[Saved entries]
—————

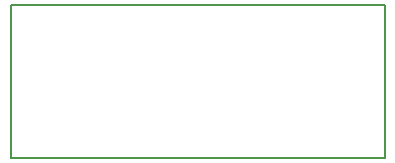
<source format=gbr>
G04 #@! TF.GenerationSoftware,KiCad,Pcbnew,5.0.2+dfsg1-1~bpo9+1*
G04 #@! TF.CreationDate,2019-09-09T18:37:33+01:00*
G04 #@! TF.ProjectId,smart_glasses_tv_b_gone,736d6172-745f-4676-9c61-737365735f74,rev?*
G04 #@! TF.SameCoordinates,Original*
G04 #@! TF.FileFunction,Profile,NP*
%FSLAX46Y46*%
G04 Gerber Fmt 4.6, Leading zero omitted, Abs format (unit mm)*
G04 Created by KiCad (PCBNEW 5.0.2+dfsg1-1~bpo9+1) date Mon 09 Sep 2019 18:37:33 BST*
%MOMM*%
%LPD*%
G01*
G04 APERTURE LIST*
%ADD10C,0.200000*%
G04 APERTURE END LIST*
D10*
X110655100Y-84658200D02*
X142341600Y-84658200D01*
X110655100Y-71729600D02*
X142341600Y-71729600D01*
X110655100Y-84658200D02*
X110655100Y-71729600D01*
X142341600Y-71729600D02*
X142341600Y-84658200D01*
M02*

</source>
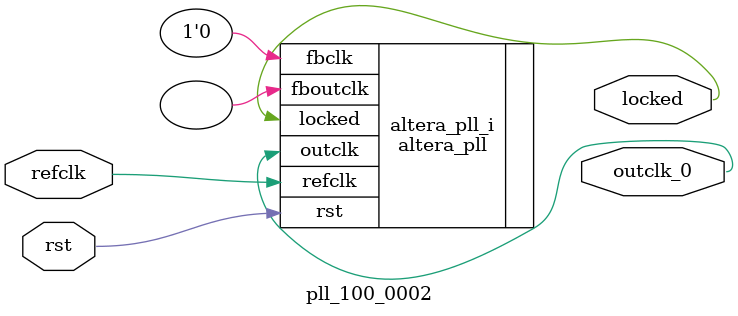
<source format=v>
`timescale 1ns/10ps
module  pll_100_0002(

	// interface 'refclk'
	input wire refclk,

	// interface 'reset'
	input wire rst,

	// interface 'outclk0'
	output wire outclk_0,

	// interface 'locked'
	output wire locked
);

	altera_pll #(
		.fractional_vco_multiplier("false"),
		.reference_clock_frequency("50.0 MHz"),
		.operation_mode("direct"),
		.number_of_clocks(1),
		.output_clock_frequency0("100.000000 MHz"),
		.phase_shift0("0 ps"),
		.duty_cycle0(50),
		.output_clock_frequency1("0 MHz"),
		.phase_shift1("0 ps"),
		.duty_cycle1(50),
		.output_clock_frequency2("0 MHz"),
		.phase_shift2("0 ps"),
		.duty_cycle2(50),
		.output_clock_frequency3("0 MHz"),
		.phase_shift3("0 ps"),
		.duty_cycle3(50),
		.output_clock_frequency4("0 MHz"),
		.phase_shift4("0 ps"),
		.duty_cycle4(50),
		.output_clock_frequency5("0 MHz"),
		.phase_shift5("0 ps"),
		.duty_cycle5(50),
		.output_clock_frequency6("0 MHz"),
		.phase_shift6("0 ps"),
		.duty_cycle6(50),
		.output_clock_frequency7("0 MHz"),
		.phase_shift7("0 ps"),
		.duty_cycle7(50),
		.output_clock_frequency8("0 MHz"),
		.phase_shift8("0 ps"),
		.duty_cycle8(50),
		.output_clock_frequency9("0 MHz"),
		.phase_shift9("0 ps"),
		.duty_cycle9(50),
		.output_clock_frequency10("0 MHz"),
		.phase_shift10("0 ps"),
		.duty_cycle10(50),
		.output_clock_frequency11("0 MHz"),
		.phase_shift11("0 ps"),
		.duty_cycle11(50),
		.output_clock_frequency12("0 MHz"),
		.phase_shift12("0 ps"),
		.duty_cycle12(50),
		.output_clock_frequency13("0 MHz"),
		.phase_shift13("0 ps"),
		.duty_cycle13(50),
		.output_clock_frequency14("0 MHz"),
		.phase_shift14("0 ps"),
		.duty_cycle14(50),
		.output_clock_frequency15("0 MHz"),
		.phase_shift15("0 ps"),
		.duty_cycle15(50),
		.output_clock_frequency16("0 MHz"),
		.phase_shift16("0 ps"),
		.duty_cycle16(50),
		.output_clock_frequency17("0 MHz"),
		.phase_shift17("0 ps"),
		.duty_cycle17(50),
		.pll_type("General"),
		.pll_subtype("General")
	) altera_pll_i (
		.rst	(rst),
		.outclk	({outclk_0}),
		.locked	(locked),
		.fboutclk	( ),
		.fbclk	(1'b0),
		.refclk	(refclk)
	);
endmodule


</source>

—————

(Exercise description)
The copy must reproduce every entry exactly while excluding all pictures.

(Task solution)
<source format=gbr>
G04 #@! TF.GenerationSoftware,KiCad,Pcbnew,5.0.2+dfsg1-1~bpo9+1*
G04 #@! TF.CreationDate,2019-09-09T18:37:33+01:00*
G04 #@! TF.ProjectId,smart_glasses_tv_b_gone,736d6172-745f-4676-9c61-737365735f74,rev?*
G04 #@! TF.SameCoordinates,Original*
G04 #@! TF.FileFunction,Profile,NP*
%FSLAX46Y46*%
G04 Gerber Fmt 4.6, Leading zero omitted, Abs format (unit mm)*
G04 Created by KiCad (PCBNEW 5.0.2+dfsg1-1~bpo9+1) date Mon 09 Sep 2019 18:37:33 BST*
%MOMM*%
%LPD*%
G01*
G04 APERTURE LIST*
%ADD10C,0.200000*%
G04 APERTURE END LIST*
D10*
X110655100Y-84658200D02*
X142341600Y-84658200D01*
X110655100Y-71729600D02*
X142341600Y-71729600D01*
X110655100Y-84658200D02*
X110655100Y-71729600D01*
X142341600Y-71729600D02*
X142341600Y-84658200D01*
M02*

</source>
<source format=v>
`timescale 1ns/10ps
module  pll_100_0002(

	// interface 'refclk'
	input wire refclk,

	// interface 'reset'
	input wire rst,

	// interface 'outclk0'
	output wire outclk_0,

	// interface 'locked'
	output wire locked
);

	altera_pll #(
		.fractional_vco_multiplier("false"),
		.reference_clock_frequency("50.0 MHz"),
		.operation_mode("direct"),
		.number_of_clocks(1),
		.output_clock_frequency0("100.000000 MHz"),
		.phase_shift0("0 ps"),
		.duty_cycle0(50),
		.output_clock_frequency1("0 MHz"),
		.phase_shift1("0 ps"),
		.duty_cycle1(50),
		.output_clock_frequency2("0 MHz"),
		.phase_shift2("0 ps"),
		.duty_cycle2(50),
		.output_clock_frequency3("0 MHz"),
		.phase_shift3("0 ps"),
		.duty_cycle3(50),
		.output_clock_frequency4("0 MHz"),
		.phase_shift4("0 ps"),
		.duty_cycle4(50),
		.output_clock_frequency5("0 MHz"),
		.phase_shift5("0 ps"),
		.duty_cycle5(50),
		.output_clock_frequency6("0 MHz"),
		.phase_shift6("0 ps"),
		.duty_cycle6(50),
		.output_clock_frequency7("0 MHz"),
		.phase_shift7("0 ps"),
		.duty_cycle7(50),
		.output_clock_frequency8("0 MHz"),
		.phase_shift8("0 ps"),
		.duty_cycle8(50),
		.output_clock_frequency9("0 MHz"),
		.phase_shift9("0 ps"),
		.duty_cycle9(50),
		.output_clock_frequency10("0 MHz"),
		.phase_shift10("0 ps"),
		.duty_cycle10(50),
		.output_clock_frequency11("0 MHz"),
		.phase_shift11("0 ps"),
		.duty_cycle11(50),
		.output_clock_frequency12("0 MHz"),
		.phase_shift12("0 ps"),
		.duty_cycle12(50),
		.output_clock_frequency13("0 MHz"),
		.phase_shift13("0 ps"),
		.duty_cycle13(50),
		.output_clock_frequency14("0 MHz"),
		.phase_shift14("0 ps"),
		.duty_cycle14(50),
		.output_clock_frequency15("0 MHz"),
		.phase_shift15("0 ps"),
		.duty_cycle15(50),
		.output_clock_frequency16("0 MHz"),
		.phase_shift16("0 ps"),
		.duty_cycle16(50),
		.output_clock_frequency17("0 MHz"),
		.phase_shift17("0 ps"),
		.duty_cycle17(50),
		.pll_type("General"),
		.pll_subtype("General")
	) altera_pll_i (
		.rst	(rst),
		.outclk	({outclk_0}),
		.locked	(locked),
		.fboutclk	( ),
		.fbclk	(1'b0),
		.refclk	(refclk)
	);
endmodule


</source>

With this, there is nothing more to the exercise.